New Delhi, Jan 18: Dismissing the contention that diesel price hike will push inflation, Planning Commission Deputy Chairman Montek Singh Ahluwalia today said it will have a benign impact on prices as consumers will be left with less money to buy other goods.
“When you have a suppressed price and you raise that prices, then the people who are paying that higher price will have less money left to buy other things and that will soften the pressure in the market on other prices.
“What is going to happen is that diesel prices are certainly going to rise but the inflation on other prices is going to be reduced...correcting those energy prices will lead to a boost of inflation is basically, in my view is (rpt) is wrong”, he told reporters here.

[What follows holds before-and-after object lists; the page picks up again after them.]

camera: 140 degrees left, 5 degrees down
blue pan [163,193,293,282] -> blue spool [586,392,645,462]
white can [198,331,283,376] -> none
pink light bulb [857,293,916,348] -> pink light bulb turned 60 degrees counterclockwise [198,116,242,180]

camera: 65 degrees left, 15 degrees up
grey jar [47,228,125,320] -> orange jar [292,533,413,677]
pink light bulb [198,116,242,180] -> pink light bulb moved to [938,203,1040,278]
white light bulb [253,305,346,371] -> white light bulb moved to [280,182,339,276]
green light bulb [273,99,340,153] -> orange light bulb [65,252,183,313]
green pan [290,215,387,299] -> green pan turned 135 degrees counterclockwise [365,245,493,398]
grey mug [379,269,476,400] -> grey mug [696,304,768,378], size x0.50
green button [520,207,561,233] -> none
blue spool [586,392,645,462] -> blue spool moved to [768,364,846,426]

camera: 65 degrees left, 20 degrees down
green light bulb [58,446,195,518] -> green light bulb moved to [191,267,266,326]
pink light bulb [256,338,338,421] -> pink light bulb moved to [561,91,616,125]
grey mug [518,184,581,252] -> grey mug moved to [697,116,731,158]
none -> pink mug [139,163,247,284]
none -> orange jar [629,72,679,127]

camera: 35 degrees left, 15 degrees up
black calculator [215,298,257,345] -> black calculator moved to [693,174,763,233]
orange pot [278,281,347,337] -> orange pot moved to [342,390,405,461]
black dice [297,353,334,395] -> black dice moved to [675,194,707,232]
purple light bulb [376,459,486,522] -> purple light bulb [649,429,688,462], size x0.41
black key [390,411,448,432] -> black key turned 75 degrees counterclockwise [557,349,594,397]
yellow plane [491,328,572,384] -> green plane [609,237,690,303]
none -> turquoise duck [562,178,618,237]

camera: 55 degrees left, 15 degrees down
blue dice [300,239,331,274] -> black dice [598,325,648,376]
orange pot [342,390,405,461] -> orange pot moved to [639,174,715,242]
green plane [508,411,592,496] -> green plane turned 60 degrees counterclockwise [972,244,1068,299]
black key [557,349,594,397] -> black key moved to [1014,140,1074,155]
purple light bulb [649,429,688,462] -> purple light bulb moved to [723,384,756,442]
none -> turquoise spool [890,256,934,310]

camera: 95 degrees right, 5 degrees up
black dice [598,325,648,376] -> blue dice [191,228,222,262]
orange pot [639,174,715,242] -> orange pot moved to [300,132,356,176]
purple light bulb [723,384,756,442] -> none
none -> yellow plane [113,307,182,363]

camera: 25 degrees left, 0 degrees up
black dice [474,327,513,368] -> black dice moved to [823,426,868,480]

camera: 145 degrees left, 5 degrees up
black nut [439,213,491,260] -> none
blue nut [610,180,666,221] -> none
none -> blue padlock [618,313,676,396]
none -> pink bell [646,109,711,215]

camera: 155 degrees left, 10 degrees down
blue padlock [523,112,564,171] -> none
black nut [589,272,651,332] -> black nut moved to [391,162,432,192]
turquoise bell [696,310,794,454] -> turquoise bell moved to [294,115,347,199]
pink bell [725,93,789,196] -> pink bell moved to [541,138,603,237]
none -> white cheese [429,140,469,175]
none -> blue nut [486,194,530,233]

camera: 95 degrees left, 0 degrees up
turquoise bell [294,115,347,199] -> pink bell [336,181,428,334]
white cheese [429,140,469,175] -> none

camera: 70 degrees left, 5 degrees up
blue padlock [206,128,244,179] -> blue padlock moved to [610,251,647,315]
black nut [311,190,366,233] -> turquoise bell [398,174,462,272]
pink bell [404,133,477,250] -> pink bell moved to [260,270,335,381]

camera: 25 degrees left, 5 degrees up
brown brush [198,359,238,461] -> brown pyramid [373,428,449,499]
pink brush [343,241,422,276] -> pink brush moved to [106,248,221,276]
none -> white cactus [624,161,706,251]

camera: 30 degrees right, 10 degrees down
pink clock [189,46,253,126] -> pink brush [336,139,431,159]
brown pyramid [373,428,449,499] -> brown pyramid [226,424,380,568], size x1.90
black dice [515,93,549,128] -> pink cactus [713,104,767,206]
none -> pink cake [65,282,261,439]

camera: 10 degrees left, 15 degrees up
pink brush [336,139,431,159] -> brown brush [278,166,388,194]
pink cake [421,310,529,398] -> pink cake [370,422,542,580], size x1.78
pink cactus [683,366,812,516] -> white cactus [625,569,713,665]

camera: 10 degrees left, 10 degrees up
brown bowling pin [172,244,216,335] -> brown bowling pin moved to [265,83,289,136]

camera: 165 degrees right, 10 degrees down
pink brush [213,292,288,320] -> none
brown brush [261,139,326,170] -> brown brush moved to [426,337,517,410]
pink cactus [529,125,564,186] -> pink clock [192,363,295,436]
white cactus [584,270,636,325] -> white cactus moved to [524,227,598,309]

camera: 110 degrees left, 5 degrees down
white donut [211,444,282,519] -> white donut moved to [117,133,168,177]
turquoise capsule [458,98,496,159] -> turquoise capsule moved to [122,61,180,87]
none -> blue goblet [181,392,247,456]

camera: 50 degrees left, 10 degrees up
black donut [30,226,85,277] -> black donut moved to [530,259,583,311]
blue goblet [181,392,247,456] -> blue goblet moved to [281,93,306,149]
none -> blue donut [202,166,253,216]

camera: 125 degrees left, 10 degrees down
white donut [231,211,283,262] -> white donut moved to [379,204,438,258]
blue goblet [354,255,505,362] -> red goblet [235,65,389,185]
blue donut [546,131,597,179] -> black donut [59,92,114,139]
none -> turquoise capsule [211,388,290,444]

Satisfied with the government’s decision to partially deregulate diesel by permitting oil marketing companies (OMCs) to raise prices by 45-50 paise per month, Ahluwalia said it would end under-recoveries of OMCs towards sale of transport fuel in the next 18 months.
“Basically it (under recoveries in case of diesel) is Rs 9 per litre, and if we adjust that say 50 paise per month, it will take 18 months for diesel to get back to pretty much what we call a market aligned prices...Deficit on diesel will be eliminated in 18 months”, Ahluwalia said.
The Plan Panel Deputy Chief further said that Reserve Bank (RBI) will take into account factors like government’s determined action to curb subsidy and the decline in inflation while announcing monetary action in its next policy later in the month.
There is pressure on RBI to cut interest rates in its third quarterly monetary policy to be unveiled on January 29 to arrest contracting industrial production and boost economic growth.